### REQUEST
Put each line of the data below into a Markdown table with two columns, No. and Text, numbering the rows in order and skipping any blank lines.

(DATASET RECORDS begins)

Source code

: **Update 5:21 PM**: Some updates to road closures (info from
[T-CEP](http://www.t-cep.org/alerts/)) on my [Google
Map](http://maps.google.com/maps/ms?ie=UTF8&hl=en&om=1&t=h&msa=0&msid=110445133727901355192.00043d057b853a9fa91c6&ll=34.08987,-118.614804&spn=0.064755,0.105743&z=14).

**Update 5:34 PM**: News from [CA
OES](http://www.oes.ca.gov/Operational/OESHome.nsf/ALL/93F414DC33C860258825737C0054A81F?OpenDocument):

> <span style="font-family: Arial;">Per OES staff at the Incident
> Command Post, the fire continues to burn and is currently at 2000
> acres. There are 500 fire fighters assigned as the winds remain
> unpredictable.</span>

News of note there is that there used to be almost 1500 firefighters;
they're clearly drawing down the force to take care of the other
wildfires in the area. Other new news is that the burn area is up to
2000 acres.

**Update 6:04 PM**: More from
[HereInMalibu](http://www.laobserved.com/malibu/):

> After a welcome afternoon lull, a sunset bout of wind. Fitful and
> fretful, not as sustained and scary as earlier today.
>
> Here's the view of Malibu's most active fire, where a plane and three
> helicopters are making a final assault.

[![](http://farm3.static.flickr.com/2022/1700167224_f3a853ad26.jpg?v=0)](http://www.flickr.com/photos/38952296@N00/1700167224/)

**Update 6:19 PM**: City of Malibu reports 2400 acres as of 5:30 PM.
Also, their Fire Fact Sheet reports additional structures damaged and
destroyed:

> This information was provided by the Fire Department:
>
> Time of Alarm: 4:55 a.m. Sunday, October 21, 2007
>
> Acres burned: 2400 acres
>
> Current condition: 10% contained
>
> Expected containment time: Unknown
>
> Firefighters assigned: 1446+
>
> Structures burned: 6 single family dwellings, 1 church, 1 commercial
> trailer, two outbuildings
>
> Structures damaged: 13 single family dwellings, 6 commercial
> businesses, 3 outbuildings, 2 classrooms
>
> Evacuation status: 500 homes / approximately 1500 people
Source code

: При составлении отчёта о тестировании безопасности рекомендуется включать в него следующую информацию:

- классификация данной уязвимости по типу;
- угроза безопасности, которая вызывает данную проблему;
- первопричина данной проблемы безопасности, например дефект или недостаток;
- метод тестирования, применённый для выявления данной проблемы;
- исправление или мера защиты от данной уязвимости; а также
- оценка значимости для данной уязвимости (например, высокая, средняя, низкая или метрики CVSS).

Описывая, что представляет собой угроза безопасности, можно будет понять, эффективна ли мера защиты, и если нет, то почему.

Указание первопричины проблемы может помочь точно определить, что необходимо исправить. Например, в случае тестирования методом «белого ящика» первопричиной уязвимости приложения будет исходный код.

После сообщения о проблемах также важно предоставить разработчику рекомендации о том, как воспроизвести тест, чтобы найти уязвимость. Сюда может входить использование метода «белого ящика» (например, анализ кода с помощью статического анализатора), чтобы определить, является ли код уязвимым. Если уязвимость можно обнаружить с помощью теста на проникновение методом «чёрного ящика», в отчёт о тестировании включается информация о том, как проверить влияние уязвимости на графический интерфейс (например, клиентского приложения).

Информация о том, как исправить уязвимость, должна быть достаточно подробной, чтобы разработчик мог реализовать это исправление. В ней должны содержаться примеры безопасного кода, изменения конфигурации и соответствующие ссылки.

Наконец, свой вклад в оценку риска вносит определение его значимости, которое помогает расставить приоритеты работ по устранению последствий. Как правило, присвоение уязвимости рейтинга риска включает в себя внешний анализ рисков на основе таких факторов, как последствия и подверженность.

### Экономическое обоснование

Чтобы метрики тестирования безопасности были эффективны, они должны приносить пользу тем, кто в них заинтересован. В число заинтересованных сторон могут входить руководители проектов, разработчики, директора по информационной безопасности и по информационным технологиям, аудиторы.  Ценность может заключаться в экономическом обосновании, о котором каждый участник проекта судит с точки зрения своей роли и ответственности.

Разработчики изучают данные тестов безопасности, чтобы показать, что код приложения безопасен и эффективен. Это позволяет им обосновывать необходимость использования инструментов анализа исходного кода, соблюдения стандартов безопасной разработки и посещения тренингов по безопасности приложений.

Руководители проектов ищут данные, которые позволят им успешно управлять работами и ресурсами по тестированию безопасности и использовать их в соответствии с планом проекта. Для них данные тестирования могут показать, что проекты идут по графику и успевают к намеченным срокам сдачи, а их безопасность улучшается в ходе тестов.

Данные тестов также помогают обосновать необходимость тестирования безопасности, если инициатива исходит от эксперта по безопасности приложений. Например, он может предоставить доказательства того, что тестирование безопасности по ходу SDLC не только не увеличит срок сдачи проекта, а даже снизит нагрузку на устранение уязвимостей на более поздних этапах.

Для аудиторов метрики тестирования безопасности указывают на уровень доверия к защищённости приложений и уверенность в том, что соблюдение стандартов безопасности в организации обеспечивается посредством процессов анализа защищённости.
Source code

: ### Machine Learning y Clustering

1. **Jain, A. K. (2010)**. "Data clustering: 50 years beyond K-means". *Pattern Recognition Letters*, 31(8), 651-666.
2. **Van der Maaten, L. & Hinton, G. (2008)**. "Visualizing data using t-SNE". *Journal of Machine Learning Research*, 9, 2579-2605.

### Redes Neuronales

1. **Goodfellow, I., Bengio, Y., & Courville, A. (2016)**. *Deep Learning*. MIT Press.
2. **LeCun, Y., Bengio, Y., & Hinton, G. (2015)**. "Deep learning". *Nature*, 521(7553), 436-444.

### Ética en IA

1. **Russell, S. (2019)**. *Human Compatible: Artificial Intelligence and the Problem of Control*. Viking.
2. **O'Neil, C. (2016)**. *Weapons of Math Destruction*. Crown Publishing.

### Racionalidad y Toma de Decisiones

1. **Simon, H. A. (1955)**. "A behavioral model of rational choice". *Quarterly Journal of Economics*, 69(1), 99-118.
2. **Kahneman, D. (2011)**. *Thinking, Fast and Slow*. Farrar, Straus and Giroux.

(DATASET RECORDS ends)

### REPLY
| No. | Text |
|---|---|
| 1 | Source code |
| 2 | : **Update 5:21 PM**: Some updates to road closures (info from |
| 3 | [T-CEP](http://www.t-cep.org/alerts/)) on my [Google |
| 4 | Map](http://maps.google.com/maps/ms?ie=UTF8&hl=en&om=1&t=h&msa=0&msid=110445133727901355192.00043d057b853a9fa91c6&ll=34.08987,-118.614804&spn=0.064755,0.105743&z=14). |
| 5 | **Update 5:34 PM**: News from [CA |
| 6 | OES](http://www.oes.ca.gov/Operational/OESHome.nsf/ALL/93F414DC33C860258825737C0054A81F?OpenDocument): |
| 7 | > <span style="font-family: Arial;">Per OES staff at the Incident |
| 8 | > Command Post, the fire continues to burn and is currently at 2000 |
| 9 | > acres. There are 500 fire fighters assigned as the winds remain |
| 10 | > unpredictable.</span> |
| 11 | News of note there is that there used to be almost 1500 firefighters; |
| 12 | they're clearly drawing down the force to take care of the other |
| 13 | wildfires in the area. Other new news is that the burn area is up to |
| 14 | 2000 acres. |
| 15 | **Update 6:04 PM**: More from |
| 16 | [HereInMalibu](http://www.laobserved.com/malibu/): |
| 17 | > After a welcome afternoon lull, a sunset bout of wind. Fitful and |
| 18 | > fretful, not as sustained and scary as earlier today. |
| 19 | > |
| 20 | > Here's the view of Malibu's most active fire, where a plane and three |
| 21 | > helicopters are making a final assault. |
| 22 | [![](http://farm3.static.flickr.com/2022/1700167224_f3a853ad26.jpg?v=0)](http://www.flickr.com/photos/38952296@N00/1700167224/) |
| 23 | **Update 6:19 PM**: City of Malibu reports 2400 acres as of 5:30 PM. |
| 24 | Also, their Fire Fact Sheet reports additional structures damaged and |
| 25 | destroyed: |
| 26 | > This information was provided by the Fire Department: |
| 27 | > |
| 28 | > Time of Alarm: 4:55 a.m. Sunday, October 21, 2007 |
| 29 | > |
| 30 | > Acres burned: 2400 acres |
| 31 | > |
| 32 | > Current condition: 10% contained |
| 33 | > |
| 34 | > Expected containment time: Unknown |
| 35 | > |
| 36 | > Firefighters assigned: 1446+ |
| 37 | > |
| 38 | > Structures burned: 6 single family dwellings, 1 church, 1 commercial |
| 39 | > trailer, two outbuildings |
| 40 | > |
| 41 | > Structures damaged: 13 single family dwellings, 6 commercial |
| 42 | > businesses, 3 outbuildings, 2 classrooms |
| 43 | > |
| 44 | > Evacuation status: 500 homes / approximately 1500 people |
| 45 | Source code |
| 46 | : При составлении отчёта о тестировании безопасности рекомендуется включать в него следующую информацию: |
| 47 | - классификация данной уязвимости по типу; |
| 48 | - угроза безопасности, которая вызывает данную проблему; |
| 49 | - первопричина данной проблемы безопасности, например дефект или недостаток; |
| 50 | - метод тестирования, применённый для выявления данной проблемы; |
| 51 | - исправление или мера защиты от данной уязвимости; а также |
| 52 | - оценка значимости для данной уязвимости (например, высокая, средняя, низкая или метрики CVSS). |
| 53 | Описывая, что представляет собой угроза безопасности, можно будет понять, эффективна ли мера защиты, и если нет, то почему. |
| 54 | Указание первопричины проблемы может помочь точно определить, что необходимо исправить. Например, в случае тестирования методом «белого ящика» первопричиной уязвимости приложения будет исходный код. |
| 55 | После сообщения о проблемах также важно предоставить разработчику рекомендации о том, как воспроизвести тест, чтобы найти уязвимость. Сюда может входить использование метода «белого ящика» (например, анализ кода с помощью статического анализатора), чтобы определить, является ли код уязвимым. Если уязвимость можно обнаружить с помощью теста на проникновение методом «чёрного ящика», в отчёт о тестировании включается информация о том, как проверить влияние уязвимости на графический интерфейс (например, клиентского приложения). |
| 56 | Информация о том, как исправить уязвимость, должна быть достаточно подробной, чтобы разработчик мог реализовать это исправление. В ней должны содержаться примеры безопасного кода, изменения конфигурации и соответствующие ссылки. |
| 57 | Наконец, свой вклад в оценку риска вносит определение его значимости, которое помогает расставить приоритеты работ по устранению последствий. Как правило, присвоение уязвимости рейтинга риска включает в себя внешний анализ рисков на основе таких факторов, как последствия и подверженность. |
| 58 | ### Экономическое обоснование |
| 59 | Чтобы метрики тестирования безопасности были эффективны, они должны приносить пользу тем, кто в них заинтересован. В число заинтересованных сторон могут входить руководители проектов, разработчики, директора по информационной безопасности и по информационным технологиям, аудиторы.  Ценность может заключаться в экономическом обосновании, о котором каждый участник проекта судит с точки зрения своей роли и ответственности. |
| 60 | Разработчики изучают данные тестов безопасности, чтобы показать, что код приложения безопасен и эффективен. Это позволяет им обосновывать необходимость использования инструментов анализа исходного кода, соблюдения стандартов безопасной разработки и посещения тренингов по безопасности приложений. |
| 61 | Руководители проектов ищут данные, которые позволят им успешно управлять работами и ресурсами по тестированию безопасности и использовать их в соответствии с планом проекта. Для них данные тестирования могут показать, что проекты идут по графику и успевают к намеченным срокам сдачи, а их безопасность улучшается в ходе тестов. |
| 62 | Данные тестов также помогают обосновать необходимость тестирования безопасности, если инициатива исходит от эксперта по безопасности приложений. Например, он может предоставить доказательства того, что тестирование безопасности по ходу SDLC не только не увеличит срок сдачи проекта, а даже снизит нагрузку на устранение уязвимостей на более поздних этапах. |
| 63 | Для аудиторов метрики тестирования безопасности указывают на уровень доверия к защищённости приложений и уверенность в том, что соблюдение стандартов безопасности в организации обеспечивается посредством процессов анализа защищённости. |
| 64 | Source code |
| 65 | : ### Machine Learning y Clustering |
| 66 | 1. **Jain, A. K. (2010)**. "Data clustering: 50 years beyond K-means". *Pattern Recognition Letters*, 31(8), 651-666. |
| 67 | 2. **Van der Maaten, L. & Hinton, G. (2008)**. "Visualizing data using t-SNE". *Journal of Machine Learning Research*, 9, 2579-2605. |
| 68 | ### Redes Neuronales |
| 69 | 1. **Goodfellow, I., Bengio, Y., & Courville, A. (2016)**. *Deep Learning*. MIT Press. |
| 70 | 2. **LeCun, Y., Bengio, Y., & Hinton, G. (2015)**. "Deep learning". *Nature*, 521(7553), 436-444. |
| 71 | ### Ética en IA |
| 72 | 1. **Russell, S. (2019)**. *Human Compatible: Artificial Intelligence and the Problem of Control*. Viking. |
| 73 | 2. **O'Neil, C. (2016)**. *Weapons of Math Destruction*. Crown Publishing. |
| 74 | ### Racionalidad y Toma de Decisiones |
| 75 | 1. **Simon, H. A. (1955)**. "A behavioral model of rational choice". *Quarterly Journal of Economics*, 69(1), 99-118. |
| 76 | 2. **Kahneman, D. (2011)**. *Thinking, Fast and Slow*. Farrar, Straus and Giroux. |